EXTRAIT DU TEXTE:
----------

SÉNÉGAL • La Casamance a besoin de négociations, et vite ! | Courrier international
La Casamance s'impatiente.
César Atoute Badiate n'est certes pas le seul chef de "guerre" qui se réclame du Mouvement des forces démocratiques de la Casamance (MFDC). Ils sont légion. Chaque futaie, chaque frondaison a ses chefs de guerre et ses "guérilleros". En vérité, ces chefs de bande qui ont pris goût à la négociation savent se vendre. Ils ont appris depuis le temps que dure la crise. Ils savent se faire les complices conscients des "négociateurs" et autres facilitateurs intéressés qui font monter les enchères, piègent et font chanter à longueur d'année l'Etat. Un braquage par-ci, un pillage par-là, et la riposte de l'armée qui donne du canon, et le tour est joué.
Les protestations fusent et l'on réclame des négociations pour un retour au calme propice à la recherche d'une paix durable qui ne soit pas bricolée pour parler comme feu l'abbé Diamacoune Senghor, le chef historique du mouvement irrédentiste casamançais. Une situation qui peut, on peut bien le comprendre, énerver à force de se répéter. Il faut le dire très clairement, point de solution en dehors d'une négociation entre le Sénégal et ses voisins immédiats que sont la Gambie et la Guinée-Bissau et avec ses fils et filles de la région qui militent ou se réclament du MFDC et ceux qui sont en dehors de ce mouvement, mais résident au pays des rizières par le biais de leurs représentations reconnues. Il n'y a pas d'autres voies.

----------

DONNÉES FOURNIES:
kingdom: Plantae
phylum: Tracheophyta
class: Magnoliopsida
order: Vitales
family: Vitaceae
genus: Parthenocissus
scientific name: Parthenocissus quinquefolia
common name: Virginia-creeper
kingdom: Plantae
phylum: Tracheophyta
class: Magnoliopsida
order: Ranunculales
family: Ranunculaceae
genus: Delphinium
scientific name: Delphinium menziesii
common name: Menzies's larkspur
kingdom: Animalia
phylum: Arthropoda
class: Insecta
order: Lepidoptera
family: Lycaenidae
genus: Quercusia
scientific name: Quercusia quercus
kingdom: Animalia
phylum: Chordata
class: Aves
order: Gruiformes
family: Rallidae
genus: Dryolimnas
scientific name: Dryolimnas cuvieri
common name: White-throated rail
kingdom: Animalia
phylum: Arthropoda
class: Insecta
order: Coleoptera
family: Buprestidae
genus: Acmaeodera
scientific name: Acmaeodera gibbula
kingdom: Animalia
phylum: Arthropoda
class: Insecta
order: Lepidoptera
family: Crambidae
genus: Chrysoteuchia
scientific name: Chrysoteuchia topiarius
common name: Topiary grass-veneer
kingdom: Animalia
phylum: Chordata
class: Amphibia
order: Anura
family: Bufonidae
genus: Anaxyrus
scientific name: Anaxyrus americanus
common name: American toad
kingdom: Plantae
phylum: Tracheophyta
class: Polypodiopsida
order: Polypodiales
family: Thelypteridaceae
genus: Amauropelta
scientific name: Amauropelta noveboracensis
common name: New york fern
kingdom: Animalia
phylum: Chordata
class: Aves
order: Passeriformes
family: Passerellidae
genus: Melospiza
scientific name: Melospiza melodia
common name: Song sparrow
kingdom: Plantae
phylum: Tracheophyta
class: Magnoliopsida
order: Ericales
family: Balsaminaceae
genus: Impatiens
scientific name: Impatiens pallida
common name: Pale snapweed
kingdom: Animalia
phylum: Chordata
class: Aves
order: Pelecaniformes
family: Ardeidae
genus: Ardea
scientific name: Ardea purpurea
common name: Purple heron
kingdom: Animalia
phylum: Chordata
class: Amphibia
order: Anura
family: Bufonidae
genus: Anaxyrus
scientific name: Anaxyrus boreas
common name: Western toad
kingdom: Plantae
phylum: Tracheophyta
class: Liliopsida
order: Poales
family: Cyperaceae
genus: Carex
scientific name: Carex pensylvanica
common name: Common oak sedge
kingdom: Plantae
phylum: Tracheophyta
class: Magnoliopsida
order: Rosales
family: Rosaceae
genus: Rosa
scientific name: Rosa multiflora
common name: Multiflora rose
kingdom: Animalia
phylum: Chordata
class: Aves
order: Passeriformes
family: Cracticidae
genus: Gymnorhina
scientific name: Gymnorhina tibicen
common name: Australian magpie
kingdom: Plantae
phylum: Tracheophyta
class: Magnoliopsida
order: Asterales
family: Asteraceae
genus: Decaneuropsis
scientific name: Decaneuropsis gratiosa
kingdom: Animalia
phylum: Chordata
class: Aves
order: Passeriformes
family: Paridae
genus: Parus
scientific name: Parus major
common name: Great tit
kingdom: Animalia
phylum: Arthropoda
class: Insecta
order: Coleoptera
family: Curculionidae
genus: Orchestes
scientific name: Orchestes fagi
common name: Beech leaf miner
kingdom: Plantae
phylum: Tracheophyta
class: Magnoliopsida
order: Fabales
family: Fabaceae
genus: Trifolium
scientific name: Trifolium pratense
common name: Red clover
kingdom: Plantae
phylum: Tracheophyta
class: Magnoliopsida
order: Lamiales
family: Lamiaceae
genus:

----------

CONSIGNE:
Reproduisez sans rien changer le passage de l'extrait sur la Casamance qui va de « César Atoute Badiate » jusqu'à « tour est joué. ».

CORRIGÉ:
César Atoute Badiate n'est certes pas le seul chef de "guerre" qui se réclame du Mouvement des forces démocratiques de la Casamance (MFDC). Ils sont légion. Chaque futaie, chaque frondaison a ses chefs de guerre et ses "guérilleros". En vérité, ces chefs de bande qui ont pris goût à la négociation savent se vendre. Ils ont appris depuis le temps que dure la crise. Ils savent se faire les complices conscients des "négociateurs" et autres facilitateurs intéressés qui font monter les enchères, piègent et font chanter à longueur d'année l'Etat. Un braquage par-ci, un pillage par-là, et la riposte de l'armée qui donne du canon, et le tour est joué.